Bekmambetov was also able to meet with Anna Erelle, whose true story, chronicled in her book In the Skin of a Jihadist, inspired Profile—and who has been in hiding ever since her interactions with an Islamic militant led ISIS to issue a fatwa against her. “Anna Erelle is not her real name, and I don’t want to ask her what her real name is, even though we’ve been friends for two years,” he says. “We contacted her agent, who set up a meeting in Paris, in a small hotel room. First her agent arrived, and said, ‘She’s a little late,’ but in reality she was checking me out to be sure I was who I said I was [laughs]. Then she called Anna and said, ‘Hey, we’re here waiting for you.’ She had been waiting around the corner, and when I met her, it was an unbelievable moment, because I had read the book and we had written the script at this point, and I already felt very connected to her. But once we met, I understood that she was even more impressive than she was in the book, her personality.

“She was very helpful to the production,” Bekmambetov continues, “because she sent me screen grabs so we could see what was on her desktop at that time—what kind of folders, what kind of images. We also asked her to share her Spotify list from that time, and we used it in the movie. The whole soundtrack is the songs she had listened to, and it helped create the authenticity of the story and her world.”

As Amy Whittaker (Valene Kane), Erelle’s onscreen alter ego, becomes more cyber-involved with Bilel (Shazad Latif), we see this militant soldier let his guard down—a necessary narrative strategy that also risked creating sympathy for him. “Yes, it was a risk,” Bekmambetov acknowledges. “To make this movie impactful, I had to tell the story so that the audience would connect with this person emotionally, because that creates the drama and the complexity of the world. And it’s exactly what these people do, you know? There was no way to tell the story differently, because the whole idea is that she’s using herself as bait, acting like a young woman in love with him, and she’s not an actress. So she has to literally slip into this role, this character she has created. I’ve read some critics saying, ‘Oh, she looks stupid, why does she do it, she’s not professional, why is she so naive?’ But it’s the only way to seduce him—to be seduced herself, and the audience has to be seduced a little bit as well.”

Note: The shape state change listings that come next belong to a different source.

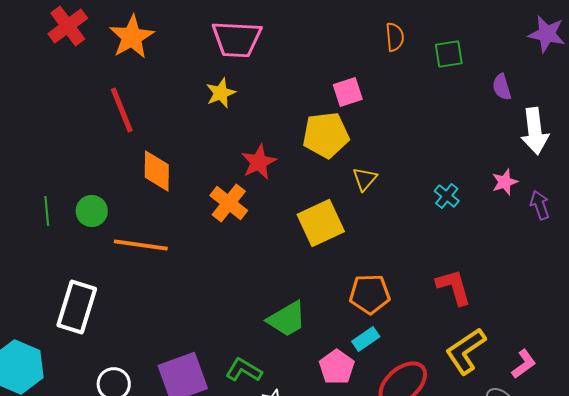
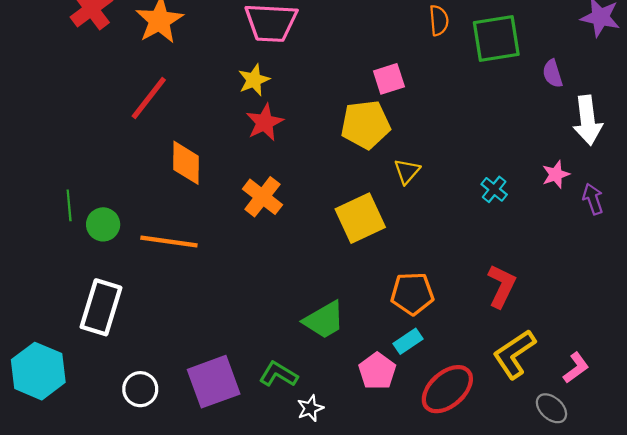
green square: (449, 54) -> (496, 38), size x1.6
red line: (122, 110) -> (149, 98), turned 60
red star: (259, 162) -> (265, 122), moved
green circle: (92, 211) -> (103, 224), moved
red L-shape: (454, 287) -> (502, 286), turned 42

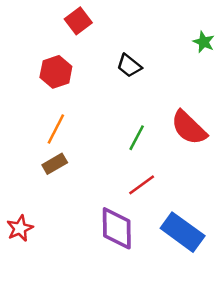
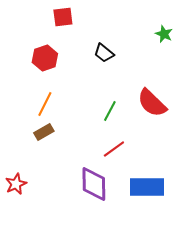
red square: (78, 21) -> (63, 17), turned 30
blue rectangle: (183, 232) -> (147, 187), turned -36

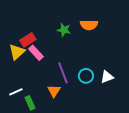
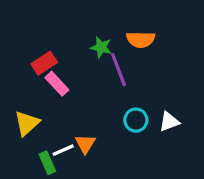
yellow triangle: (17, 52) -> (27, 123), moved
purple line: (63, 73) -> (118, 70), moved
white line: (16, 92) -> (63, 150), moved

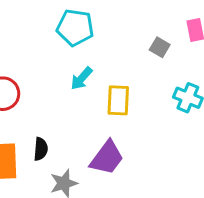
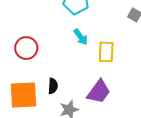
cyan arrow: (82, 78) -> (81, 37), turned -78

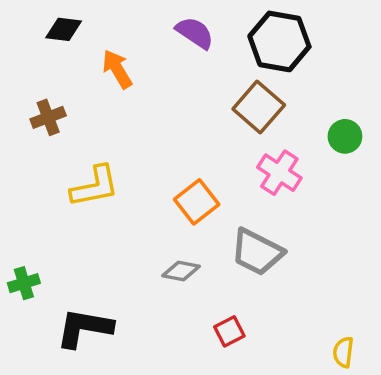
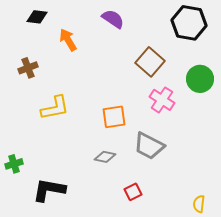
black hexagon: (279, 41) -> (189, 23), moved
green circle: (345, 136) -> (200, 79), size x1.4
orange square: (197, 202) -> (114, 117), turned 30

Bekmambetov will attempt to seduce viewers with a fresh approach to Screenlife in his next fear feature to utilize the language: writer/director Bryce McGuire’s Unfollowed. “It’s a horror movie about teenagers in an abandoned mental hospital, and it’s in the vertical screen format, because they shot it on an iPhone. We hope it will find the same success as the Unfriended movies; it’s also supernatural, with unknown actors.” He sees the use of the vertical phone-camera image as a relatable visual gambit to today’s audiences, and Screenlife as an approach he can continue to adapt as technology develops. “People understand this language because we all live in this world, and audiences react to it so emotionally. There’s this kind of shock: ‘Oh my God, this is exactly how I live, this is exactly what I feel, these are exactly my everyday problems.’

“It’s a scary world,” he concludes, “because it’s one that is unknown to us. We’ve lived in it for less than 20 years, and we don’t know all the rules yet. We don’t know how to treat people who have died, for example—someone dies but their account is still active and sending you happy-birthday messages every year. How to live in agreement on the internet—we don’t know yet. And I think the mission of our Screenlife movement is to tell stories to help us to figure out the rules of how to behave in this virtual world.”